I've been listening to the pontificating on C-SPAN as the House prepares to vote on Pelosi's health insurance (not health care) reform bill, and must conclude that some of our national politicians are ignoramuses themselves or they're intentionally pandering to an ignorant constituency.

Do the ignorant ones think that an insurance company is a stingy rich uncle with unlimited money and everyone can have anything they want if they can just convince the uncle to be more generous or if they can take the uncle's money by force of law?

Modern insurance works on one fundamental principal: Each insurance program must take in more money in premiums than it pays out in benefits. This is true regardless of whether the organization behind it is for-profit or non-profit, and certainly includes civil governments. Insurance is a means of allowing a group of people to share financial risk, not a magically infinite source of money.

Some have said, "We're making health care a right." Oh, really? You're going to make something with a price tag a civil right?
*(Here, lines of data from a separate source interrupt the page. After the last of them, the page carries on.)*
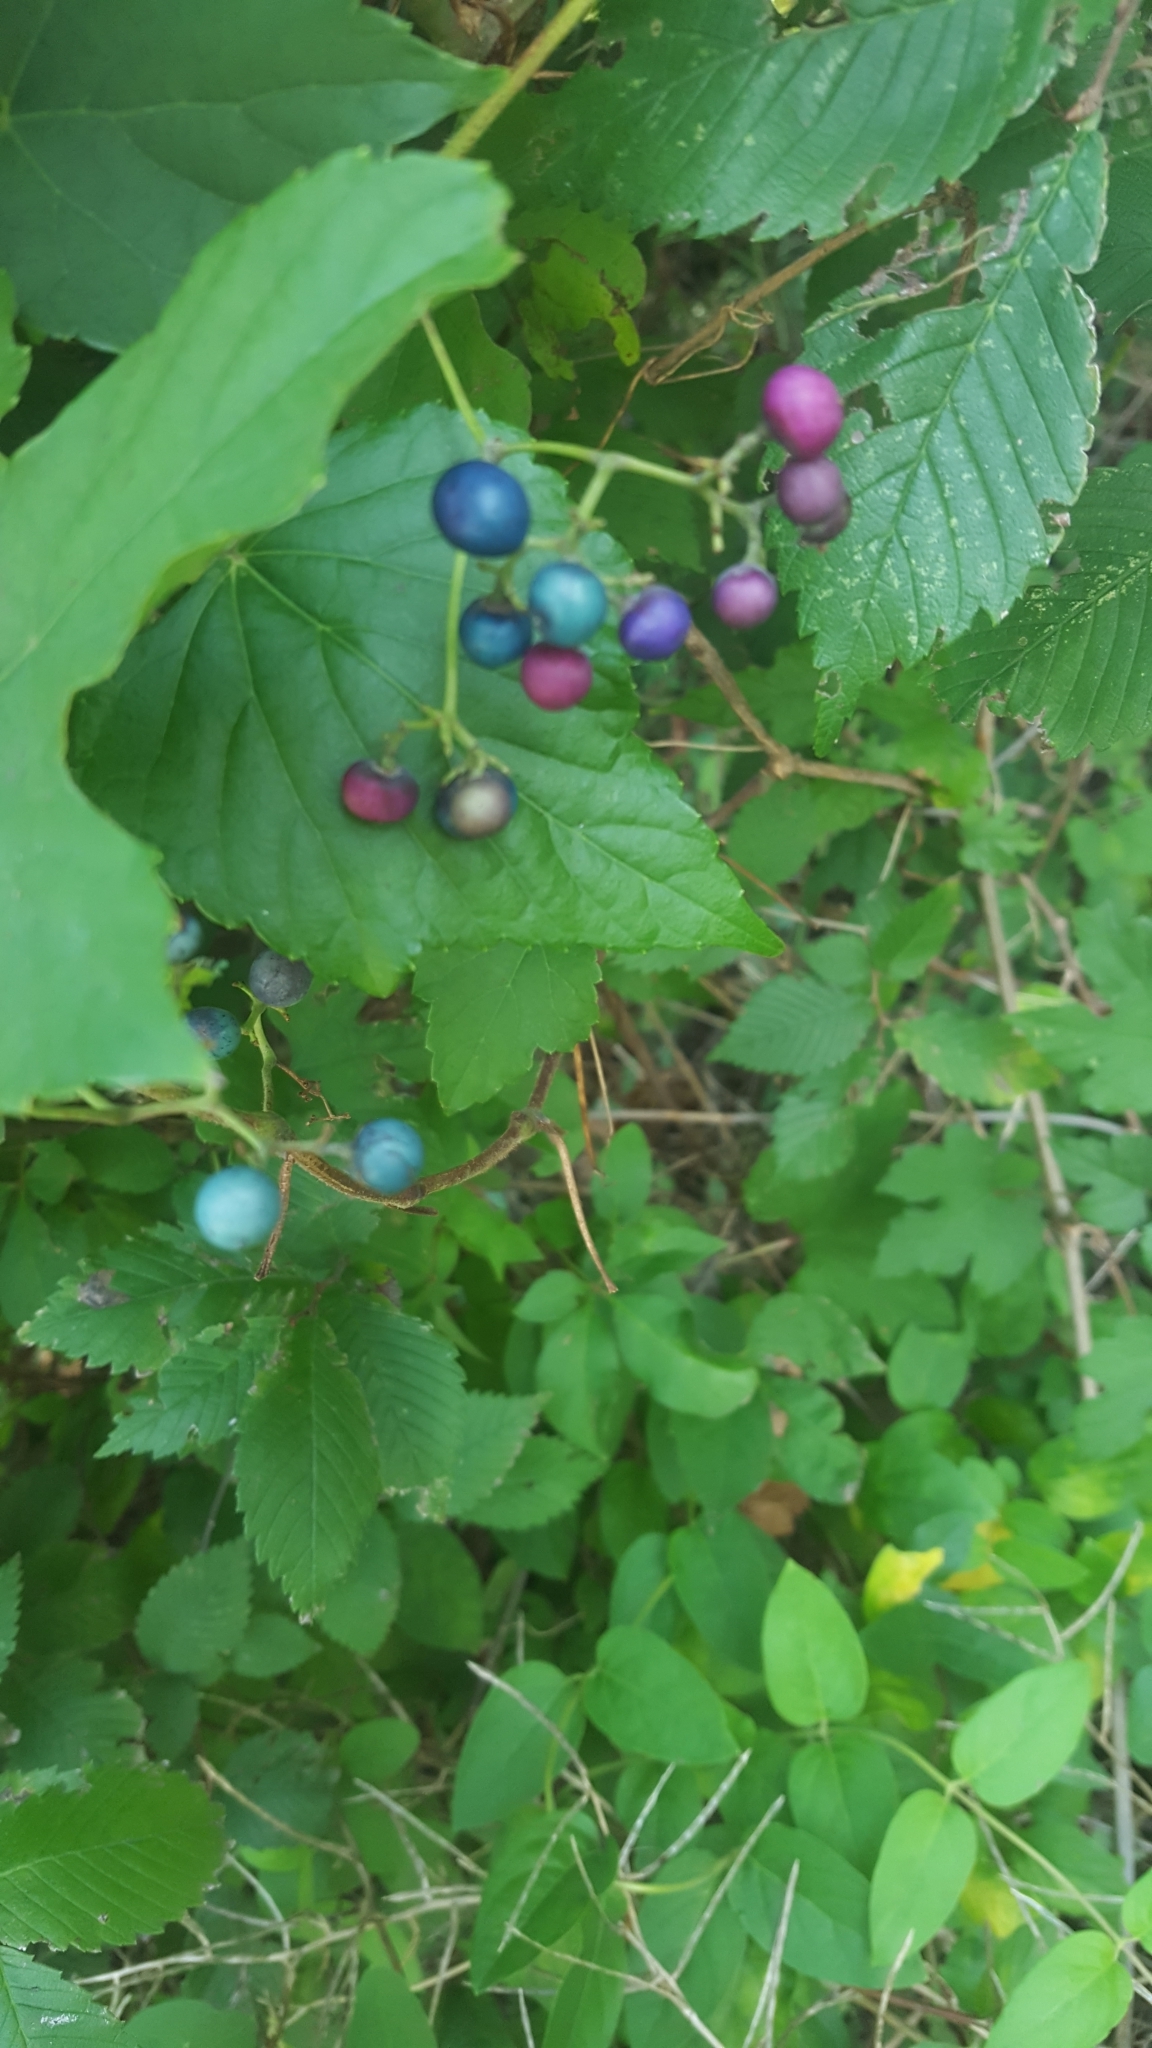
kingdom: Plantae
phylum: Tracheophyta
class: Magnoliopsida
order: Vitales
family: Vitaceae
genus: Ampelopsis
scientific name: Ampelopsis glandulosa
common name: Amur peppervine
You're going to put it on the same level as the right to life and the right to liberty? And what will you do when the well runs dry? And when the group of patients need two dollars worth of health care for every dollar paid in insurance premiums, what will you tell those who complain that their rights are being denied?

The truth is they're not talking about improving health care. They're talking about changing health insurance in a manner by which the civil government will control how health care is rationed, rather than allowing freedom of choice.

And some of these folks are claiming, with a straight face, that the Federal bureaucracy is going to cover hundreds of billions of dollars worth of the increased costs by making things more efficient and reducing fraud? Oh? Like they have with Veteran's health care, Medicaid, and Medicare?

Here's my two cents' worth of opinion: make the VA, Medicaid, and Medicare effective, efficient, and fraud-free, and then I'll have a basis to believe the Federal government can do a better job with public health insurance than the free market and non-profits are doing now.